Hellboy: The Sleeping and the Dead #2

by Greg McElhatton, Reviewer |

Story by
Mike Mignola
Art by
Scott Hampton
Colors by
Dave Stewart
Letters by
Clem Robins
Cover by
Mike Mignola, Dave Stewart
Publisher
Dark Horse Comics
Cover Price
$3.50 (USD)
Release Date
Feb 2nd, 2011

Wed, February 2nd, 2011 at 7:34PM (PST)


Scott Hampton knows horror. That's been evident ever since a friend of mine showed me Hampton's adaptation of "Pigeons from Hell" many years ago (and trust me, it's creepy). So when Dark Horse announced that "Hellboy: The Sleeping and the Dead" would have Hampton drawing a script by Mike Mignola? Why yes, that was reason to salivate in anticipation.

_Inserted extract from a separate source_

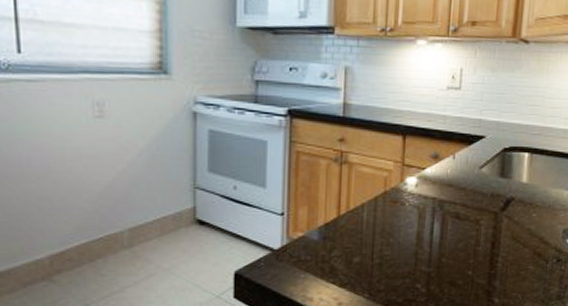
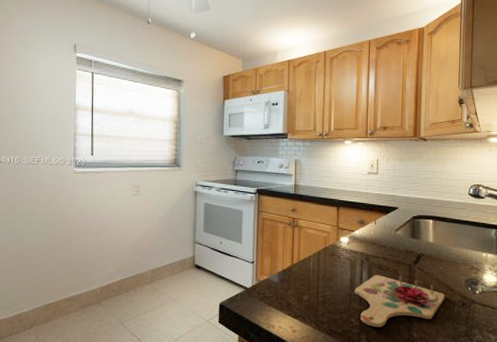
cutting board: none [422,225,537,294] -> present [354,274,445,327]

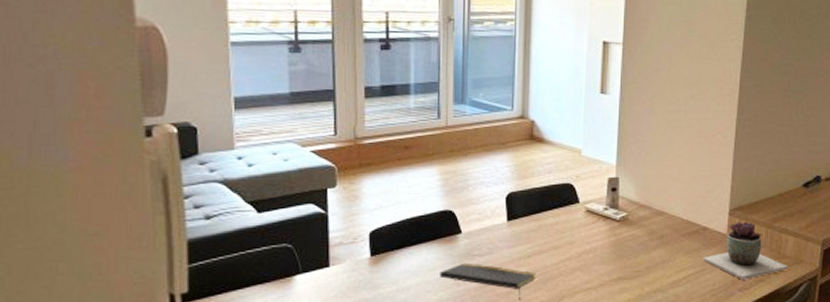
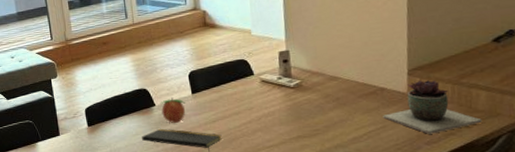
fruit: none [467,224,498,256] -> present [160,97,186,123]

Happily, the book has turned out as good as one would hope. With Hellboy fighting a ghoul in an underground crypt, there's a small part of me which keeps flashing back to "Hellboy: The Wolves of St. August." As that's my favorite "Hellboy" comic ever, that's a good thing. The children's nursery rhymes coming out of Mary's mouth as she fights Hellboy are there just enough to be creepy, but not so overwhelming that it ever grows distracting. And like so many of the best "Hellboy" stories, Mignola avoids making "Hellboy: The Sleeping and the Dead" simply about a monster. Instead there's more than initially meets the eye, something that results in a satisfying ending.

The only part of the script that I wasn't so fond of was the subplot involving the B.P.R.D. teammates outside the mansion that get attacked. I get that Mignola was trying to show that there's a wider-reaching danger to this story than just Hellboy getting beaten up, but it's hard to keep from feeling like it was filler. If nothing else, every time it cut away from Hellboy I found myself growing a little impatient until the action would shift back to underground.

And as for the art, well, it looks gorgeous. If Dave Stewart didn't have a coloring credit I'd have assumed that Hampton had painted the comic, the integration between the two looking so smooth. Characters under Hampton's pencil look real, ghouls look like actual rotting corpses, and Hellboy still looks awesome. The fight between Mary and Hellboy moves across the page well (this might well be the first traditional fight scene I've ever seen Hampton illustrate), and those drawings of the crypt are actually a little unnerving, there's so much creepy atmosphere going on here.

While we wait for "Hellboy: The Fury," this is a great way to catch your breath and get a fun little two-parter. I love that Mignola spends as much time with his side-stories in making them as entertaining as the core "Hellboy" comics; this is another winner from the Mignola-verse.